Similar to Bloody Bloody Andrew Jackson, I had been hearing and reading a lot about The Scottsboro Boys. I even made note of some tweets from Kristin Chenoweth about a month ago when she saw it. She raved afterward that this was the kind of show that made her proud to be on Broadway. The Pee Wee Herman show, on the other hand, was just a personal childhood obsession wanting to come out and play after a long, long haitus.
Ultimately and not until spending an hour reading dozens of reviews, I walked up to the Brooklyn TKTS booth and I chose The Scottsboro Boys. The reviews kind of reminded me of Urinetown, one of my all-time favorite shows, which never really took off. It was funny, witty and smart, but most people blamed its lack of success on its unappealing name. Anyway, I bought the ticket, went back to my hotel room to rest, watched a little local NYC news and eventually walked the 10 short blocks or so over to Times Square and to the theater to see my second show in as many days.
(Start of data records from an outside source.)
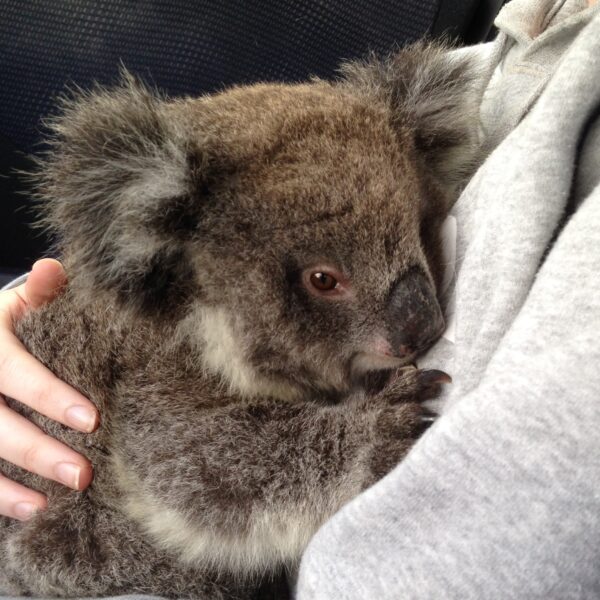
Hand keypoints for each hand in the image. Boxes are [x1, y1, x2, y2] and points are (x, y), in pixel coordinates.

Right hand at [0, 259, 97, 520]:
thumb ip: (42, 290)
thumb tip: (52, 268)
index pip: (18, 373)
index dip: (52, 397)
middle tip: (83, 475)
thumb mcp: (23, 302)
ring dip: (9, 486)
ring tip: (50, 504)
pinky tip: (26, 510)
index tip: (93, 421)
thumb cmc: (14, 322)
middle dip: (38, 451)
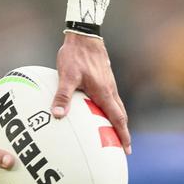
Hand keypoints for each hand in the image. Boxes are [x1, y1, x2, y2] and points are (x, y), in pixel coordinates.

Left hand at [54, 31, 131, 154]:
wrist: (84, 34)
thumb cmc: (76, 54)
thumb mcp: (67, 76)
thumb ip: (63, 96)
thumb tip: (56, 115)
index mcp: (104, 92)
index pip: (117, 117)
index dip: (123, 134)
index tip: (127, 148)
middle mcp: (109, 89)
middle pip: (120, 114)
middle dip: (123, 131)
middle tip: (123, 147)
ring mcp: (108, 82)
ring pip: (116, 105)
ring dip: (117, 120)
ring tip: (113, 132)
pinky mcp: (104, 77)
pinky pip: (111, 97)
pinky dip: (110, 108)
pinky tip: (100, 109)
Let me just deviate from the review for a moment to say that when going to shows by yourself you always run the risk of either feeling like a freak or meeting other solo freaks. This time I am happy to report I met another solo freak! It actually was the guy behind me in line at the Brooklyn TKTS booth. Not that crazy really. He just happened to be getting a ticket to the same show at the same time, so he obviously got the next available ticket which was next to me. He instantly recognized me and we started chatting immediately. I love meeting random, new people. He was an older, trendy 50-something gay man that lived in Brooklyn. He said he tries to see a one show a week but he often he explores shows off Broadway, something I haven’t really done but have now been encouraged to do. Eventually the show started and we sat back and enjoyed together.
As expected from my good taste 🙂 this show did not disappoint. It had talent. It had humor. It had great music and lyrics. It pushed boundaries. It was emotional. The whole Scottsboro rape scandal is such a touchy subject to begin with, it’s a wonder that the writers, producers, directors and stars were able to put something together that is was many things good. I loved it. And I don’t know when Tony season officially begins but I have to imagine this show and maybe even Bloody Bloody Andrew Jackson will be in the mix for some awards.
Overall it was a smashingly successful Broadway adventure and I am counting down the days until I return to New York and try to squeeze at least one or two more shows into 2011, one of them most likely being Pee Wee. I love Broadway!